BRIEF DESCRIPTION OF THE DRAWINGS

Embodiments of the disclosure may be better understood by referencing the accompanying drawings.

FIG. 1 is a diagram of a system for automatic rule induction using generative AI.

FIG. 2 is a flowchart of example operations for acquiring a cybersecurity rule-related query from a generative AI model.

FIG. 3 is a flowchart of example operations for building a rule induction prompt based on a prompt template and retrieved values for rule induction parameters.

FIG. 4 is a flowchart of example operations for policy relevant resource data model induction.

FIG. 5 is a flowchart of example operations for updating rule induction parameter data based on feedback about the acquired query.

FIG. 6 depicts an example computer system with a generative AI-based rule induction system.

DESCRIPTION

The description that follows includes example systems, methods, techniques, and program flows to aid in understanding the disclosure and not to limit claim scope. Well-known instruction instances, protocols, structures, and techniques have not been shown in detail for conciseness.

Terminology

Industry literature often uses the terms “rule” and “query” as synonyms when referring to rules authored for a cybersecurity policy, which can include one or more rules. The consequent of a cybersecurity rule can be a security related action or a classification of something being evaluated as malicious, suspicious, etc. A cybersecurity rule related query will be a query to obtain values or data to evaluate a condition of a cybersecurity rule. While this disclosure can be used to create a policy or cybersecurity rule including a consequent, the description focuses on the acquisition of a query since the query is the core of a rule used to determine whether a rule “fires”. As the query is the core of a rule, the “rule induction” and “rule acquisition” encompass acquiring or obtaining a query. Initially, the description will refer to rule/query but progress to only referring to a query for efficiency.

This description uses the terms “foundation model” and “generative artificial intelligence (AI) model” interchangeably because the technology is relatively young and use of terms in industry is dynamic. Some articles would classify a generative AI model as one type of foundation model, but other articles refer to foundation generative AI models. Since this disclosure can use a model regardless of it being identified as a foundation model or a generative AI model, the description uses both terms.

Use of the phrase “at least one of” preceding a list with the conjunction “and” should not be treated as an exclusive list and should not be construed as a list of categories with one item from each category, unless specifically stated otherwise. A clause that recites “at least one of A, B, and C” can be infringed with only one of the listed items, multiple of the listed items, and one or more of the items in the list and another item not listed.

Overview

While organizations adopt foundation models to automate and/or increase efficiency of certain tasks, the foundation models are not a panacea. For instance, a resource query language (RQL) has become useful to implement cybersecurity policies. However, few of these policies are publicly available. Thus, very few cybersecurity policies in RQL have been available for foundation models to learn to generate cybersecurity policies or rules or to induce policies/rules.

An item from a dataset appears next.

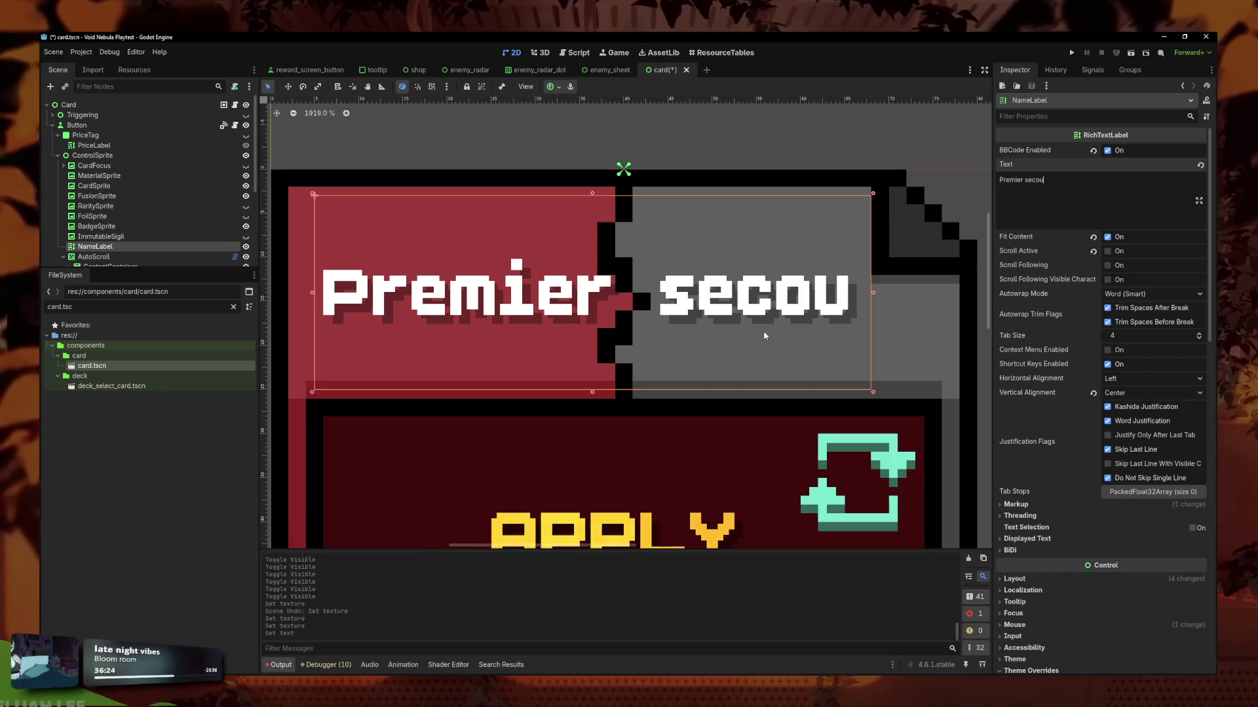
key("BackSpace")
key("BackSpace")
key("BackSpace")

A system has been developed to use generative artificial intelligence (AI) or a foundation model to deduce cybersecurity rules/queries in a programming language or query language that is not well-known (“target language”) to the model based partly on leveraging the capabilities of the model with a well-known programming/query language (“reference programming language or reference language”). A textual description of a rule/query is input to the system, and a name of an application programming interface (API) is selected based on the textual description. The API name is selected from multiple API names used by an organization. With the API name, other parameters to guide rule induction are determined-a data model relevant to the API name and a pair of corresponding query examples in the different programming/query languages also relevant to the API name. A prompt is then built based on a template, the textual description, the API name, and the additional parameters. The API name and additional parameters can be considered context for task instructions in the prompt. The system submits the prompt to a foundation model to acquire a query in the target programming language.

Example Illustrations

FIG. 1 is a diagram of a system for automatic rule induction using generative AI. The system includes a rule induction prompt builder 101, a knowledge base of API names 105, and a database 107 of rule induction parameters. The rule induction prompt builder 101 includes or has access to a prompt template 109. The prompt template 109 includes a task instruction for a model to write a security rule or rule-related query in a well-known programming language and a task instruction to translate or convert the rule/query into the target programming language. The prompt template 109 also includes fields or placeholders for the rule induction parameters, including an API name. The illustration refers to SQL as the well-known language and RQL as the target language (i.e., the language not well known generally to foundation models because of limited availability of examples for training). FIG. 1 depicts the system interacting with a generative AI model 111.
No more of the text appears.